Stage 1 | Subject outline | Subject description
Outdoor Education is a 10-credit subject or a 20-credit subject at Stage 1.
Through the study of three focus areas — environment and conservation; planning and management; and personal and social growth and development — students develop skills and understanding in preparation and planning for outdoor experiences, risk management, and conservation practices, and develop their teamwork and practical outdoor skills.
Students develop an understanding of ecosystems and the impacts of human actions and decisions through the study of natural environments and wilderness areas. They develop knowledge and understanding of environmental systems and their conservation.
The learning experiences that take place in a variety of locations are intended to enable students to develop an appreciation of their place in, and their impact on, environments. As they spend time learning in natural environments, students develop knowledge and apply planning and risk-management skills for outdoor journeys that ensures they travel safely. They also apply these skills to plan for minimal impact as they move through natural environments.
The study of Stage 1 Outdoor Education provides students with opportunities to experience personal growth and to develop social skills, self-confidence, and teamwork skills. They evaluate and reflect on their own learning progression and skills development, and working with others in groups, as well as their relationship with and connection to nature.
The development of a relationship with natural environments can impact positively on students’ health and well-being, and can foster a lifelong connection with nature and a commitment to responsible activity when interacting with natural environments.

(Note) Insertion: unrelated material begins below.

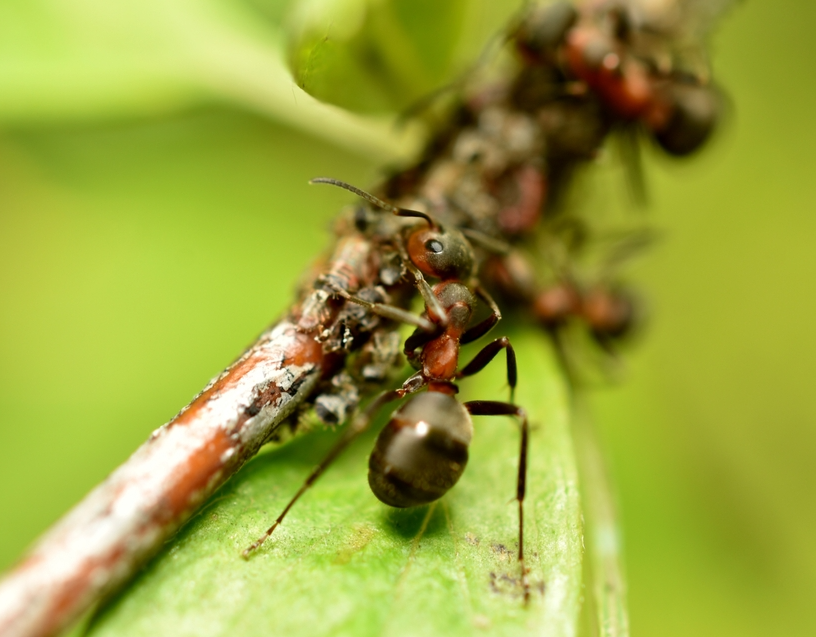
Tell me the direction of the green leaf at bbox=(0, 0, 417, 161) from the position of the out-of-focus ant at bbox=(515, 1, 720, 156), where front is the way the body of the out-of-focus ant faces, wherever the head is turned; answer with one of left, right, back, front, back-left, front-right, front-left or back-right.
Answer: front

In the context of this subject, the term ‘natural environment’ refers to an ecological unit that encompasses living and non-living things occurring naturally, with minimal influence from humans. It is recognised that the natural environments where learning is intended to take place in this subject will have varying degrees of naturalness. The term ‘natural environment’ is also used to contrast with urban or built environments that may include green spaces or coastal areas.